◆ **Your task**: From the first line to the last, transcribe the data exactly and skip the pictures.

◆ **Stored data**:
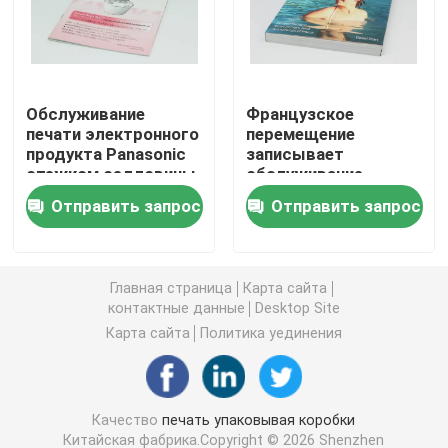
Косметическая упаковывая коробка
Обслуживание
Французское
Опаковка пищевых продуктов
печати электронного
перемещение
продукта Panasonic
записывает
стежком седловины
обслуживание
Печать книг в твердом переплете
бумаги искусства
книжного
Отправить запрос
Отправить запрос
книги в мягкой
производства
обложке ручное
землеведения
Softcover книжное производство
Paperpack шить
связывая плавая
Главная страница
Карта сайта
Коробки ботинка упаковывая
контактные данные
Desktop Site
Карта сайта
Политика уединения
Коробки упаковки одежды
Качество
печать упаковывая коробки
Коробка парика упаковывая
Китайская фабрика.Copyright © 2026 Shenzhen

◆ **Result for this exercise**:
Косметическая упаковывая коробка
Обслуживание
Французское
Опаковка пищевых продуктов
печати электронного
перемещение
продукта Panasonic
записывает
стежком седловины
обслуживание
Печать книг в твердом переплете
бумаги искусства
книжного
Отправить запрос
Отправить запрос
книги в мягкой
производства
обложке ручное
землеведения
Softcover книжное производство
Paperpack шить
связывая плавая
Главная страница
Карта сайта
Коробки ботинка упаковывая
контактные данные
Desktop Site
Карта сайта
Политика уединения
Коробки упаковки одежды
Качество
печать упаковывая коробки
Коробка парика упаковывая
Китайская фабрика.Copyright © 2026 Shenzhen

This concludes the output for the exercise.